**Objective**
In the forum thread on the female terminator squad, what save do the storm shields provide, according to the opening post?

**Quoted passage**
- - - -

# Black Widows 10 strong Female Terminator Squad with Thunder Hammers and Storm Shields



## doctor thunder (Sep 11, 2008)

In 40K, there are some units that are just so fun to build and to field that you just have to get them painted and on the table.

For me, that has been this unit. My current army has no plans for a squad of ten terminators with Thunder Hammers, but it's so fun to field that I just can't wait to get it back on the table again now that they're fully painted.

Since Vulkan leads my army, the terminators get the advantage of having all their hammers become master crafted. That, when combined with the 3+ invulnerable save of the storm shields, just makes them insanely fun to field. Incredibly resilient and absolutely lethal, I can either field them as a squad of ten or combat squad them into two 5 lady squads as the situation dictates.

Enjoy.


----------



## The Wraithlord (Jan 1, 2007)

Those are freakin awesome! I love the spiderweb freehand too, just adds so much while being so simple.


----------



## gwmaniac (Sep 1, 2008)

Doctor thunder, what is it with you and your supreme talent with modeling termies?!!! That is crazy man! I love it! Keep up the good work, I especially like the last pic, really defines your chapter!


----------



## Baalirock (Oct 6, 2008)

Another fine example of your fabulous fightin' females! Excellent job, and I totally agree with gwmaniac, that last pic seems to really define your chapter. I'd love to see some pics of your entire army, as it stands.


----------



## Chaosftw (Oct 20, 2008)

Yes i am with Wraith on these. The Webs really do add something extra. I also really like the face detail on the one termi.

Well Done!

Chaosftw


----------



## Lord of Rebirth (Jun 7, 2008)

The capes look a little boring but the overall models look great.


----------



## Marneus Calgar (Dec 5, 2007)

I am inclined to agree with LoR. The capes could have done with a bit of a breeze look, cause in my opinion, they look too flat


----------



## Initiate (Mar 25, 2007)

Amazing! The moment the picture loaded I was awestruck! I have never seen such masculine females.  I love the sergeant btw.


----------



## Exodus (Nov 12, 2008)

sweet like thies way more than your tactal mariens


----------



## Mud213 (Nov 20, 2008)

They look and sound pretty terrifying. How many points are they since I definitely don't want to ever face anything that tough?

Love the Shields and Hammers btw.


----------



## Amra_the_lion (May 26, 2008)

one is Natasha Kerensky?

great paintjobs


----------



## humakt (Jan 2, 2008)

Excellent work. Really like the free hand, and the cloaks look great. Facial details are also very well painted. Love it!


----------



## eric (Apr 12, 2008)

- - - -

Data items:
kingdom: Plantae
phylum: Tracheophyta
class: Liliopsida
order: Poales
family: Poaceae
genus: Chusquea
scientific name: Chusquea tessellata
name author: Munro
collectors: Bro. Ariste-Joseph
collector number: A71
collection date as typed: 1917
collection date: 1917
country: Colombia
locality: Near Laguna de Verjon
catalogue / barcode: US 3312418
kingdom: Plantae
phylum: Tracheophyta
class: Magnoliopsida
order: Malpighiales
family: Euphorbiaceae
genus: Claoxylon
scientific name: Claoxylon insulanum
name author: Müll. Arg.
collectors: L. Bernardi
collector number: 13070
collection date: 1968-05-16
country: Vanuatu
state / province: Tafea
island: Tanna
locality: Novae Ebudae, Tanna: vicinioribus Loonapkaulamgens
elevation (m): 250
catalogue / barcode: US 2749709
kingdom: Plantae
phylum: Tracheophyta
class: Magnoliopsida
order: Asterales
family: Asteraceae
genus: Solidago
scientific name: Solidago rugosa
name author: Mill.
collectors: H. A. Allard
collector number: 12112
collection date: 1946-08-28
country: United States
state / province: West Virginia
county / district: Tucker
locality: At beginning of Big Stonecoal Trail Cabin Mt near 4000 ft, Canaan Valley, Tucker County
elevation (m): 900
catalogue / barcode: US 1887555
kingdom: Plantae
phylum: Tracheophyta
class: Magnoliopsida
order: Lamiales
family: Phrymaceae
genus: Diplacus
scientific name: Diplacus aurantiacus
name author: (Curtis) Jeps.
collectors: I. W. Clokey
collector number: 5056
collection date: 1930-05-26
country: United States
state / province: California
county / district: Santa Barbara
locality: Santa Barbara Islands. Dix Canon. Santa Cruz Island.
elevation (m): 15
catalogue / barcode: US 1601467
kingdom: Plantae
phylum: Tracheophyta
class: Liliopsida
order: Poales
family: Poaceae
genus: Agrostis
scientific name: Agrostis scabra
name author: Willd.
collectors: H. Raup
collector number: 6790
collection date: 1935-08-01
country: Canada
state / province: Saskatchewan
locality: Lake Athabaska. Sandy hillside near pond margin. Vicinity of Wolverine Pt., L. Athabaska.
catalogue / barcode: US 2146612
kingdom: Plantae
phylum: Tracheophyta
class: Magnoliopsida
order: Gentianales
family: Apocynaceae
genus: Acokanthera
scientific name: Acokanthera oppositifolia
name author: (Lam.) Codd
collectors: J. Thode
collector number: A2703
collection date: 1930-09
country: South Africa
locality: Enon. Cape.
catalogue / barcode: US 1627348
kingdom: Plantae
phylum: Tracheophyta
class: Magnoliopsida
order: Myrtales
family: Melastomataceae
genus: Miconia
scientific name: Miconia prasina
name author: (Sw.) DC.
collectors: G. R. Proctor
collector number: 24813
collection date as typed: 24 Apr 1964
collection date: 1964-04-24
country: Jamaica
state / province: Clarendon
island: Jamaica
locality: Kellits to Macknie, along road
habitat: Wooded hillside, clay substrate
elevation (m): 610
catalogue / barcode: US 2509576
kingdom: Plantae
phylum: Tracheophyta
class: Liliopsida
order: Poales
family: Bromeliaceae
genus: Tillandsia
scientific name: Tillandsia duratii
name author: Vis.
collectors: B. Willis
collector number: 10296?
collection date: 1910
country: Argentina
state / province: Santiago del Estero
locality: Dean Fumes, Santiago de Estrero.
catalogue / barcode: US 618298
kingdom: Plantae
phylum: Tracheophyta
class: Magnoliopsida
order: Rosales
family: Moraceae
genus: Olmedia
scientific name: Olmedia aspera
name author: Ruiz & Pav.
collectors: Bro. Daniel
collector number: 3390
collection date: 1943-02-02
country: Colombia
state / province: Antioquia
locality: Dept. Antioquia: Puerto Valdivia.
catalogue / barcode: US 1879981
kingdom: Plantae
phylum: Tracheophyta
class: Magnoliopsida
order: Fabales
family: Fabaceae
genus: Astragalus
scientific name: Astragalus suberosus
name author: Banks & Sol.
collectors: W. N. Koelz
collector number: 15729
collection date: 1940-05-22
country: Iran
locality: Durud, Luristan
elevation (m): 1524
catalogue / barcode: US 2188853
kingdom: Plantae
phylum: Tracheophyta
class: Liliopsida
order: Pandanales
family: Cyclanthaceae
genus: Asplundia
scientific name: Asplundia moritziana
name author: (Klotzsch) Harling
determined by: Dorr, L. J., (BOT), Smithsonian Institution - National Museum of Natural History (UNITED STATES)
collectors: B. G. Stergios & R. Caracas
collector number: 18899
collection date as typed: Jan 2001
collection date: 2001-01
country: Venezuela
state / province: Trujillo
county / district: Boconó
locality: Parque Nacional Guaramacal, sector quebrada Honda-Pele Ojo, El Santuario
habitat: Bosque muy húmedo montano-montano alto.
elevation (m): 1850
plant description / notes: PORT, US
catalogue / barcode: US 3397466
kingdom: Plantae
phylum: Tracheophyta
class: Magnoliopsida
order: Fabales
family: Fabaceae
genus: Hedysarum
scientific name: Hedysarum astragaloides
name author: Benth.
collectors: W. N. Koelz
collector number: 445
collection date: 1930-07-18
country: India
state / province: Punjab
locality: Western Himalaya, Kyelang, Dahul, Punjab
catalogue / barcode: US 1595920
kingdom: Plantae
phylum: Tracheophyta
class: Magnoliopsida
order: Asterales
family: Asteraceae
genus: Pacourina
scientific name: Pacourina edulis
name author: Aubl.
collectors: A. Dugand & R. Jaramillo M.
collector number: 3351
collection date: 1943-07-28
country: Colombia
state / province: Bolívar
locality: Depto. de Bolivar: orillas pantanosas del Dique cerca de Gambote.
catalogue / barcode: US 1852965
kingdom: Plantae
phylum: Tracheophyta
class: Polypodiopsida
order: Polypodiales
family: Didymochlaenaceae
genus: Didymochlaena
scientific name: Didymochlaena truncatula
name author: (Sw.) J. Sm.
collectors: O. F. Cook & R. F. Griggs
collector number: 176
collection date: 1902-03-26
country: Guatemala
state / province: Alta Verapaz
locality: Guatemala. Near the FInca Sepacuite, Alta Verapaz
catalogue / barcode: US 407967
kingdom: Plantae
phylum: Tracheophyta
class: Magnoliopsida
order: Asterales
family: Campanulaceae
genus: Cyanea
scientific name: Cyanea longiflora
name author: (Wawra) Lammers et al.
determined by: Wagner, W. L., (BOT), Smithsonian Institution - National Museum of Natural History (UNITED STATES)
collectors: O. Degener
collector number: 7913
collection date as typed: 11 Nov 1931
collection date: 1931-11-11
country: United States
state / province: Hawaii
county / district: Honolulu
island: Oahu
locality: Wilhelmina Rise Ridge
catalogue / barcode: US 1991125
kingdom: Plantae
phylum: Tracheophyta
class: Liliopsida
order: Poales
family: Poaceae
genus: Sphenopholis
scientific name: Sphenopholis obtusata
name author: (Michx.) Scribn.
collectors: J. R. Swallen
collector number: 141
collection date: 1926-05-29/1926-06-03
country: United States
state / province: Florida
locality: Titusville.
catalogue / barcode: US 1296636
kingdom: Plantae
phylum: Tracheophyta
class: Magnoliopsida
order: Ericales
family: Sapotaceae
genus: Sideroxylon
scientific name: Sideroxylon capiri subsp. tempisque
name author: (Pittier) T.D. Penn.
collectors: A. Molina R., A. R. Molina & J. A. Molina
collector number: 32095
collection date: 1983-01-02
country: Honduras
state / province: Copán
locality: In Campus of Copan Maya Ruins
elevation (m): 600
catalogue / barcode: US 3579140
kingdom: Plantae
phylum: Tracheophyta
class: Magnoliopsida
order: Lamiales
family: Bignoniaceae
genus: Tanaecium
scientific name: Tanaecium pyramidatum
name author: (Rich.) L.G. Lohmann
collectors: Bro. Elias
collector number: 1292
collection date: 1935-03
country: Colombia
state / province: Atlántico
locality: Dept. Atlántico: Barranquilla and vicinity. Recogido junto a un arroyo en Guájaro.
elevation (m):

- - - -

**Answer for the task**
A 3+ invulnerable save.